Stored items
Segment Open
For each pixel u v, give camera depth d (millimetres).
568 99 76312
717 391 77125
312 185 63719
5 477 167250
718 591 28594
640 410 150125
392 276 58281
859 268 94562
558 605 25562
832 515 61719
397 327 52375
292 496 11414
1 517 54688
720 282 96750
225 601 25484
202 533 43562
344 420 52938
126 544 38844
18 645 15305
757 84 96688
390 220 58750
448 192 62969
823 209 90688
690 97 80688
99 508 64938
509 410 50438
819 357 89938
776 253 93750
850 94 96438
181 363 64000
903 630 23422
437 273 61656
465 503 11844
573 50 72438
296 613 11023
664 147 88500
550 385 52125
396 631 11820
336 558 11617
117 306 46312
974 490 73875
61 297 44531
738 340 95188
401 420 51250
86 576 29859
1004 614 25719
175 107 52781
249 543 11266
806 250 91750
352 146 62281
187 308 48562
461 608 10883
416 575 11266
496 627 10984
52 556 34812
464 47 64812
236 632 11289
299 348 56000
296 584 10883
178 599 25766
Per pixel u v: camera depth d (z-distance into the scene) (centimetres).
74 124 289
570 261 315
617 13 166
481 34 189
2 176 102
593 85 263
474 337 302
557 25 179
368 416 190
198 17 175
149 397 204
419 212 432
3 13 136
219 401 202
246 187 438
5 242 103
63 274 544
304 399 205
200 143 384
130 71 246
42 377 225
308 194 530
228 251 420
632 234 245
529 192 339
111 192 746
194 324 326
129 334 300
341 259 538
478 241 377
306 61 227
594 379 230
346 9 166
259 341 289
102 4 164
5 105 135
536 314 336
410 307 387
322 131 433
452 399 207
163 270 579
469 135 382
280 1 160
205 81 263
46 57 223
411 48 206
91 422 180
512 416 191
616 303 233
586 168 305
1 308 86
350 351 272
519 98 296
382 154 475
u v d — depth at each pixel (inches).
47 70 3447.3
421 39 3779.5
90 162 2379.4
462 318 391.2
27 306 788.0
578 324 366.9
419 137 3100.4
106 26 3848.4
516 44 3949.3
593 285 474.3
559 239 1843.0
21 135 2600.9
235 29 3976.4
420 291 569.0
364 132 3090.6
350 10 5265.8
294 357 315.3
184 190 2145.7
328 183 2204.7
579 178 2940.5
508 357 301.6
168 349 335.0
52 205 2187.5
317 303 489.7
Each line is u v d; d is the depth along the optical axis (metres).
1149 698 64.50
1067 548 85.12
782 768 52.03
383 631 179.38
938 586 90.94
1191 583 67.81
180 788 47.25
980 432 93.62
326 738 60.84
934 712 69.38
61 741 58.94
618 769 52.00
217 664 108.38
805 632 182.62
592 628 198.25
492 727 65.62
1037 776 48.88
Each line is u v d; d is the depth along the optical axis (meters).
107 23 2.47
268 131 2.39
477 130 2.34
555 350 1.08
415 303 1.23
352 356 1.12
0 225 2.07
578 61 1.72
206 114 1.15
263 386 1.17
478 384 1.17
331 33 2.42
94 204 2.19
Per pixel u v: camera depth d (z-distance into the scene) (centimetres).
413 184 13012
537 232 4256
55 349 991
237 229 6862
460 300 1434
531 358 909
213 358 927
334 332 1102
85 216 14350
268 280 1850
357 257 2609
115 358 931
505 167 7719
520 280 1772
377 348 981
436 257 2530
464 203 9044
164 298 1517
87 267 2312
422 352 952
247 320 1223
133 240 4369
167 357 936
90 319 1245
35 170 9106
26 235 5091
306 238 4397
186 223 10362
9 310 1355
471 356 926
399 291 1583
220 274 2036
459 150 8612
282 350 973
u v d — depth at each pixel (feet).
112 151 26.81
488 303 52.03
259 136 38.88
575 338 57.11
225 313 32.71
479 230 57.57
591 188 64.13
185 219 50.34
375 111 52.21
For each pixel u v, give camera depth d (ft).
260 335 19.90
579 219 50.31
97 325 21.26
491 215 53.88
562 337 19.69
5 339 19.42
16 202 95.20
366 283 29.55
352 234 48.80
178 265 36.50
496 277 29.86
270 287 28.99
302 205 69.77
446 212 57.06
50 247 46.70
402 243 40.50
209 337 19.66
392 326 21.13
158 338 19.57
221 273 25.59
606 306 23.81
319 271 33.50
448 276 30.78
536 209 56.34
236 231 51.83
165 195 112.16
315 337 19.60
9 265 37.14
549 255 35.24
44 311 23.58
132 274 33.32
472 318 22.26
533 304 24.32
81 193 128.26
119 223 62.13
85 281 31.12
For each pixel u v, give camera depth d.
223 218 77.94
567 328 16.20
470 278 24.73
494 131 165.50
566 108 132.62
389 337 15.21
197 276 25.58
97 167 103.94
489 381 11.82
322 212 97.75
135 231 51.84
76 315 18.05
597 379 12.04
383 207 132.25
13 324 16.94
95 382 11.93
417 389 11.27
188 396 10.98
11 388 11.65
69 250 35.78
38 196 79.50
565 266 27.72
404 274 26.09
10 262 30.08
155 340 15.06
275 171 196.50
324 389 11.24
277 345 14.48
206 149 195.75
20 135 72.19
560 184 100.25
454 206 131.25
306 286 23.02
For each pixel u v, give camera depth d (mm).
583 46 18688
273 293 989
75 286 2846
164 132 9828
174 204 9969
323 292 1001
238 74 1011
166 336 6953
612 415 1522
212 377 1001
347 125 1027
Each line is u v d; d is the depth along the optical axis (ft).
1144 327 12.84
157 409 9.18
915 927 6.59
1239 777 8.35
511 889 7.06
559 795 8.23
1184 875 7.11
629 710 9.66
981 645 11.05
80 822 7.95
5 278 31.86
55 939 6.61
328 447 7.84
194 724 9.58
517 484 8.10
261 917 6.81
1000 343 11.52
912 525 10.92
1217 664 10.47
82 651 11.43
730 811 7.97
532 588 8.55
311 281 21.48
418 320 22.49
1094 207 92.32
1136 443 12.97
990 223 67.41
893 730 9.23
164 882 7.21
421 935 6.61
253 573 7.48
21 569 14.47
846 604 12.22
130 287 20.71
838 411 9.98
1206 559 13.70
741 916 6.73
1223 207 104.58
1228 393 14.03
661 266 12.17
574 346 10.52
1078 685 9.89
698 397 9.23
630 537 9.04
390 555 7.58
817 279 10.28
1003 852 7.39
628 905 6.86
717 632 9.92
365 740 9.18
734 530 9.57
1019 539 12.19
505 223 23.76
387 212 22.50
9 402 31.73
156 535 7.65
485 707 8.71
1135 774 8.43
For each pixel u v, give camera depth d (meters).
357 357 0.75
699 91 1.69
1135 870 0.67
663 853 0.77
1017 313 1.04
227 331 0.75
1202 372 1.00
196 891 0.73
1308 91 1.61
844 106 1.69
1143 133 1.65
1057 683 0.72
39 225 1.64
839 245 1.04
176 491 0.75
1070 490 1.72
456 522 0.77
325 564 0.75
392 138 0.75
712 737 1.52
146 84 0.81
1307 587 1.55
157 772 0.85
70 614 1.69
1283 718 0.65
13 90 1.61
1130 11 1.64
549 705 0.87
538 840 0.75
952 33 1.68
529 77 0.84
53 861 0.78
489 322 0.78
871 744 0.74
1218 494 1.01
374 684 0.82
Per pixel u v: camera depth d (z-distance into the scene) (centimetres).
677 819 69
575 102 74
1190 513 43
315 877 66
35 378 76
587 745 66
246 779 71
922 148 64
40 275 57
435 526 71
Segment Closed
» WHAT YOU HAVE TO DO: Copy out each line above, character for character.

» COMPLETED EXERCISE:
For each pixel u v, give camera depth d (millimetres).
568 99 76312
717 391 77125
312 185 63719
5 477 167250
718 591 28594
640 410 150125
392 276 58281
859 268 94562
558 605 25562
832 515 61719
397 327 52375
292 496 11414
1 517 54688
720 282 96750
225 601 25484
202 533 43562
344 420 52938
126 544 38844
18 645 15305
757 84 96688
390 220 58750
448 192 62969
823 209 90688
690 97 80688
99 508 64938
509 410 50438
819 357 89938
776 253 93750
850 94 96438
181 363 64000
903 630 23422
437 273 61656
465 503 11844
573 50 72438
296 613 11023
664 147 88500
550 385 52125
396 631 11820
336 558 11617
117 306 46312
974 490 73875
61 297 44531
738 340 95188
401 420 51250
86 576 29859
1004 614 25719
175 107 52781
249 543 11266
806 250 91750
352 146 62281
187 308 48562
461 608 10883
416 575 11266
496 627 10984
52 556 34812
464 47 64812
236 632 11289
299 348 56000
296 584 10883
178 599 25766
Per pixel u v: camera depth d (z-distance into the scene) (centimetres).
74 124 289
570 261 315
617 13 166
481 34 189
2 176 102
593 85 263
474 337 302
557 25 179
368 416 190
198 17 175
149 397 204
419 212 432
3 13 136
219 401 202
246 187 438
5 242 103
63 274 544
304 399 205
200 143 384
130 71 246
42 377 225
308 194 530
228 251 420
632 234 245
529 192 339
111 192 746
194 324 326
129 334 300
341 259 538
478 241 377
306 61 227
594 379 230
346 9 166
259 341 289
102 4 164
5 105 135
536 314 336
410 307 387
322 131 433
452 399 207
163 270 579
469 135 382
280 1 160
205 81 263
46 57 223
411 48 206
91 422 180
512 416 191
616 303 233
586 168 305
1 308 86
350 351 272
519 98 296
382 154 475
u v d — depth at each pixel (inches).
47 70 3447.3
421 39 3779.5
90 162 2379.4
462 318 391.2
27 306 788.0
578 324 366.9
419 137 3100.4
106 26 3848.4
516 44 3949.3
593 285 474.3
559 239 1843.0
21 135 2600.9
235 29 3976.4
420 291 569.0
364 132 3090.6
350 10 5265.8
294 357 315.3
184 190 2145.7
328 183 2204.7
579 178 2940.5
508 357 301.6
168 349 335.0
52 205 2187.5
317 303 489.7
Each line is u v d; d is the depth along the optical axis (metres).
1149 698 64.50
1067 548 85.12
782 768 52.03
383 631 179.38
938 586 90.94
1191 583 67.81
180 788 47.25
980 432 93.62
326 738 60.84
934 712 69.38
61 741 58.94
618 769 52.00
217 664 108.38
805 632 182.62
592 628 198.25
492 727 65.62
1037 776 48.88
Each line is u v d; d is the depth along the optical axis (meters).
107 23 2.47
268 131 2.39
477 130 2.34
555 350 1.08
415 303 1.23
352 356 1.12
0 225 2.07
578 61 1.72
206 114 1.15
263 386 1.17
478 384 1.17
331 33 2.42
94 204 2.19
Per pixel u v: camera depth d (z-distance into the scene) (centimetres).
413 184 13012
537 232 4256
55 349 991
237 229 6862
460 300 1434
531 358 909
213 358 927
334 332 1102
85 216 14350
268 280 1850
357 257 2609
115 358 931
505 167 7719
520 280 1772
377 348 981
436 257 2530
464 203 9044
164 298 1517
87 267 2312
422 352 952
247 320 1223
133 240 4369
167 357 936
90 319 1245
35 170 9106
26 235 5091
306 238 4397
186 223 10362
9 310 1355
471 356 926
399 291 1583
220 274 2036
459 150 8612
282 350 973
u v d — depth at each pixel (feet).
112 151 26.81
488 303 52.03
259 136 38.88
575 338 57.11
225 313 32.71
479 230 57.57
591 188 64.13
185 219 50.34
375 111 52.21
For each pixel u v, give camera depth d (ft).
260 335 19.90
579 219 50.31
97 325 21.26
491 215 53.88
562 337 19.69
5 339 19.42
16 202 95.20
366 283 29.55
352 234 48.80
178 265 36.50
496 277 29.86
270 287 28.99
302 205 69.77
446 212 57.06
50 247 46.70
402 243 40.50
209 337 19.66
392 326 21.13
158 338 19.57
221 273 25.59
606 306 23.81
319 271 33.50
448 276 30.78
536 209 56.34
236 231 51.83
165 195 112.16
315 337 19.60
9 265 37.14
549 255 35.24
44 311 23.58
132 274 33.32
472 318 22.26
533 304 24.32
81 193 128.26
119 223 62.13
85 281 31.12
For each pixel u v, give camera depth d.
223 218 77.94
567 328 16.20
470 278 24.73
494 131 165.50
566 108 132.62
389 337 15.21
197 276 25.58
97 167 103.94
489 381 11.82
322 212 97.75
135 231 51.84
76 315 18.05
597 379 12.04
383 207 132.25
13 324 16.94
95 382 11.93
417 389 11.27
188 396 10.98
11 388 11.65
69 250 35.78
38 196 79.50
565 266 27.72
404 274 26.09
10 262 30.08
155 340 15.06
275 171 196.50
324 389 11.24
277 345 14.48
206 149 195.75
20 135 72.19
560 184 100.25
454 206 131.25
306 286 23.02
For each pixel u v, give camera depth d (mm).
583 46 18688
273 293 989
75 286 2846
164 132 9828
174 204 9969
323 292 1001
238 74 1011
166 336 6953
612 415 1522
212 377 1001
347 125 1027
Each line is u v d; d is the depth along the optical axis (ft).
1144 327 12.84
157 409 9.18
915 927 6.59
1239 777 8.35
511 889 7.06
559 795 8.23
1184 875 7.11
629 710 9.66
981 645 11.05
80 822 7.95
5 278 31.86
55 939 6.61
328 447 7.84
194 724 9.58
517 484 8.10
261 917 6.81
1000 343 11.52
912 525 10.92
1217 664 10.47
82 651 11.43
730 811 7.97
532 588 8.55
311 281 21.48
418 320 22.49
1094 207 92.32
1136 443 12.97
990 223 67.41
893 730 9.23
164 882 7.21
421 935 6.61
253 573 7.48
21 569 14.47
846 604 12.22
130 287 20.71
838 411 9.98
1206 559 13.70
741 916 6.73
1223 207 104.58
1228 393 14.03
661 266 12.17
574 346 10.52
1078 685 9.89
698 397 9.23
630 537 9.04
390 555 7.58
817 279 10.28
1003 852 7.39
628 905 6.86
717 632 9.92
365 740 9.18
734 530 9.57
1019 539 12.19
505 223 23.76
387 212 22.50
9 402 31.73
156 535 7.65
485 707 8.71
1135 774 8.43
For each pixel u v, give camera depth d (meters).
357 357 0.75
699 91 1.69
1135 870 0.67
663 853 0.77
1017 313 1.04
227 331 0.75
1202 372 1.00
196 891 0.73
1308 91 1.61
844 106 1.69
1143 133 1.65
1057 683 0.72
39 225 1.64
839 245 1.04
176 491 0.75
1070 490 1.72
456 522 0.77
325 564 0.75
392 138 0.75
712 737 1.52
146 84 0.81
1307 587 1.55
157 772 0.85
70 614 1.69
1283 718 0.65
13 90 1.61
1130 11 1.64
549 705 0.87
538 840 0.75
952 33 1.68
529 77 0.84
53 861 0.78
489 322 0.78
871 744 0.74
1218 494 1.01
374 684 0.82
Per pixel u v: camera depth d (z-distance into the scene) (centimetres).
677 819 69
575 102 74
1190 513 43
315 877 66
35 378 76
587 745 66
246 779 71
922 148 64
40 275 57
435 526 71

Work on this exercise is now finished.